CELEBRITY SCARVES, by Abra Edelman, introduction by Isaac Mizrahi, Sixth&Spring Books, 2003, hardcover, $24.95.
“Celebrity Scarves” lets you knit with the stars – 25 of them. Some you’ll recognize easily, some you may not, but what they all have in common – besides gorgeous faces and Hollywood or television careers – is that they knit.
Author Abra Edelman says in the foreword that she requires “immediate gratification” and in “knitting terms that means I love making scarves.” She has knitted more than 300. She learned the skill while visiting a movie set and sat next to a young actress who was knitting. She asked the actress to teach her how and was immediately smitten – not only because she found knitting relaxing, but also because she recognized that here was the perfect mate for another one of her passions – shopping. Now she loves to shop for all things fiber and fluffy – like yarn.
Scarf variations, she writes, are endless, which makes knitting them an exercise in self-expression. Scarves are not only a hot fashion accessory, but easy enough for a novice knitter to get caught up in and to complete successfully – or not, depending on whether one is inclined to look at deviations from the pattern as “mistakes” or “design statements.”
In his introduction, fashion designer Isaac Mizrahi says that movie stars have discovered that knitting is the perfect activity to do on movie sets when they are between takes. His Aunt Norma taught him to knit the year of his bar mitzvah. His first sweater design at age 13 was a crewneck sweater with the sleeves intentionally knit too long. I wish the book had included that pattern or at least a pattern for a scarf he designed and knit.
“Celebrity Scarves” includes scarf patterns from jazz diva Eartha Kitt, “Wheel of Fortune” spinner Vanna White, “White Men Can’t Jump” star Rosie Perez, “Splash” star Darryl Hannah and “Flashdance” star Jennifer Beals.
Kitt uses tapestry wool left over from needlepoint projects for her scarves.
White crochets scarves, a skill she learned as a little girl, rather than knitting them.

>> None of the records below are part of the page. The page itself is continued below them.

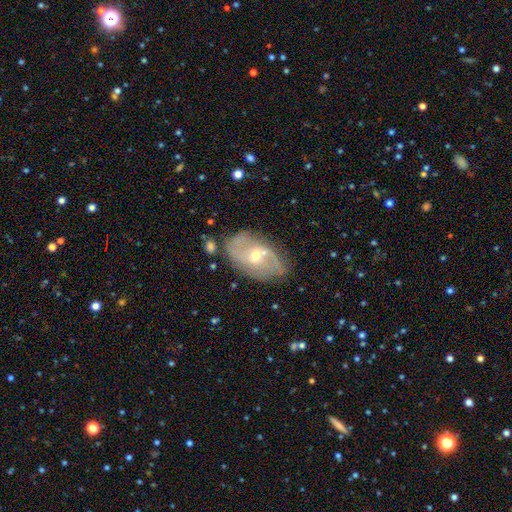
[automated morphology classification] smooth_or_featured: featured or disk (p=0.77) [alt: smooth p=0.15]
disk_edge_on: no (p=0.95) [alt: yes p=0.05]
bar: weak (p=0.45) [alt: no p=0.39]
has_spiral_arms: yes (p=0.85) [alt: no p=0.15]
spiral_winding: loose (p=0.40) [alt: medium p=0.39]
spiral_arm_count: 2 (p=0.75) [alt: can't tell p=0.14]
bulge_size: moderate (p=0.52) [alt: small p=0.45]
merging: none (p=0.73) [alt: minor disturbance p=0.18]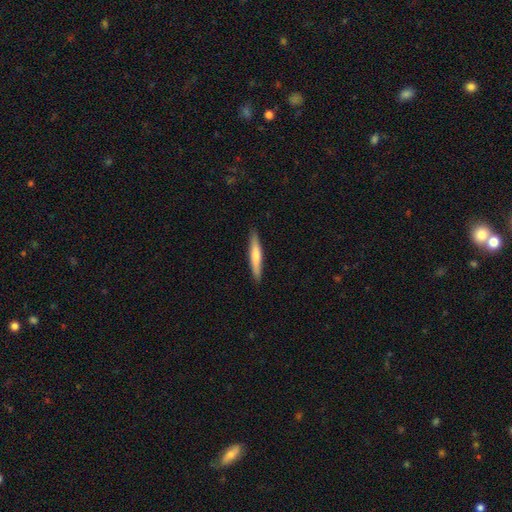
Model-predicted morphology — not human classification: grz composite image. It shows a smooth galaxy with no disk features (65%) that is cigar-shaped (93%). Merging: none (90%).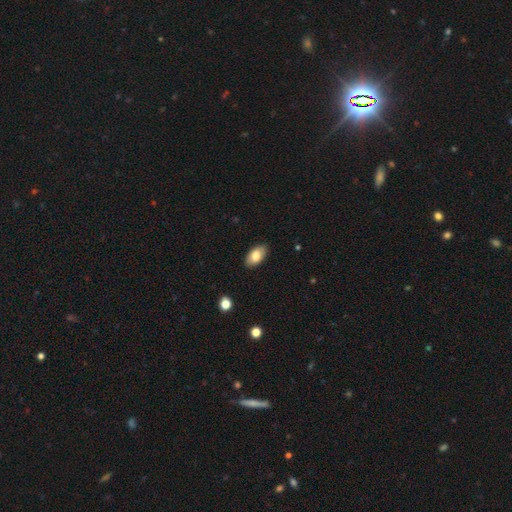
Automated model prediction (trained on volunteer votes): Overall: smooth (80%). How rounded: in between (94%). Merging: none (88%).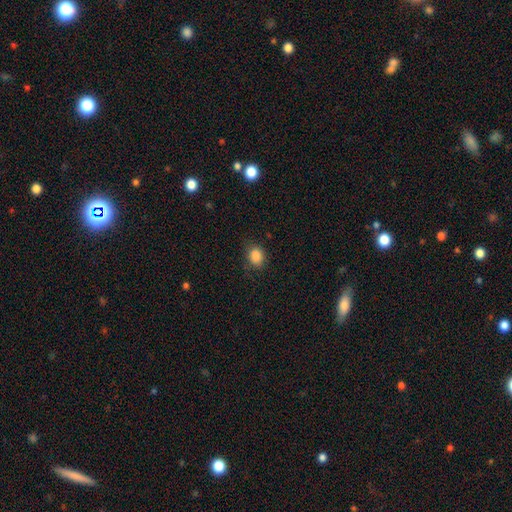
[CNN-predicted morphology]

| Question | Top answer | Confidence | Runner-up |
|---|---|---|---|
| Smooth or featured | smooth | 87% | star or artifact (10%) |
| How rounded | in between | 53% | round (46%) |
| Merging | none | 78% | minor disturbance (16%) |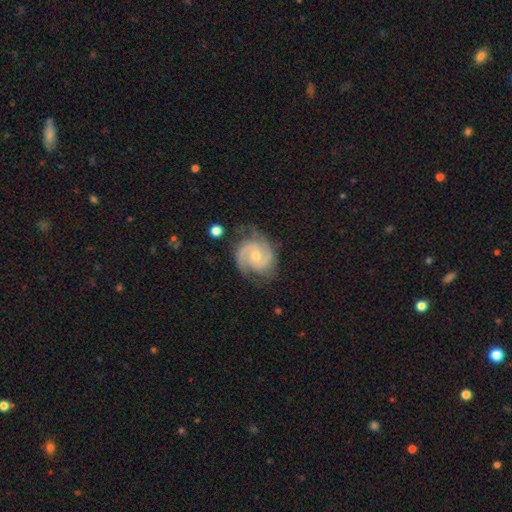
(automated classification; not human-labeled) smooth_or_featured: featured or disk (p=0.87) [alt: smooth p=0.08]
disk_edge_on: no (p=0.98) [alt: yes p=0.02]
bar: no (p=0.61) [alt: weak p=0.33]
has_spiral_arms: yes (p=0.97) [alt: no p=0.03]
spiral_winding: medium (p=0.49) [alt: tight p=0.41]
spiral_arm_count: 2 (p=0.84) [alt: 3 p=0.06]
bulge_size: small (p=0.48) [tied with: moderate p=0.48]
merging: none (p=0.74) [alt: minor disturbance p=0.19]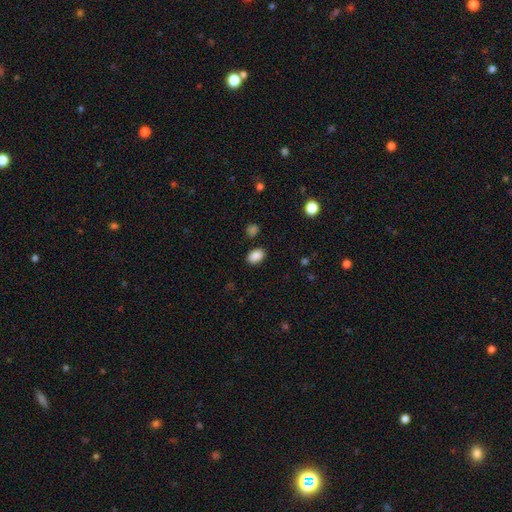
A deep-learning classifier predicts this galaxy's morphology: A smooth galaxy with no disk features (88%) that is in between round and cigar-shaped (84%). Merging: none (86%).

Perez also crochets, learned at age 9 when she was “poor and living in Brooklyn.”
Hannah knits with whatever fiber she can find, including embroidery floss, ribbon and traditional yarns. Once, she lost one of her knitting needles and finished the project with a Sharpie pen.
And Beals once knit an 8-foot-long scarf for fashion icon Steven Tyler of Aerosmith.
“Celebrity Scarves” assumes that readers already know the basics of knitting and does not include knitting how-tos. The book is illustrated with beautiful photographs of beautiful women with their beautiful handiwork snuggled around their beautiful necks. The knitted and crocheted scarf instructions in the book are simple and clear so that beginners can jump right in there, accomplished knitters can find inspiration and every reader can knit her (or his) way to scarf-making stardom.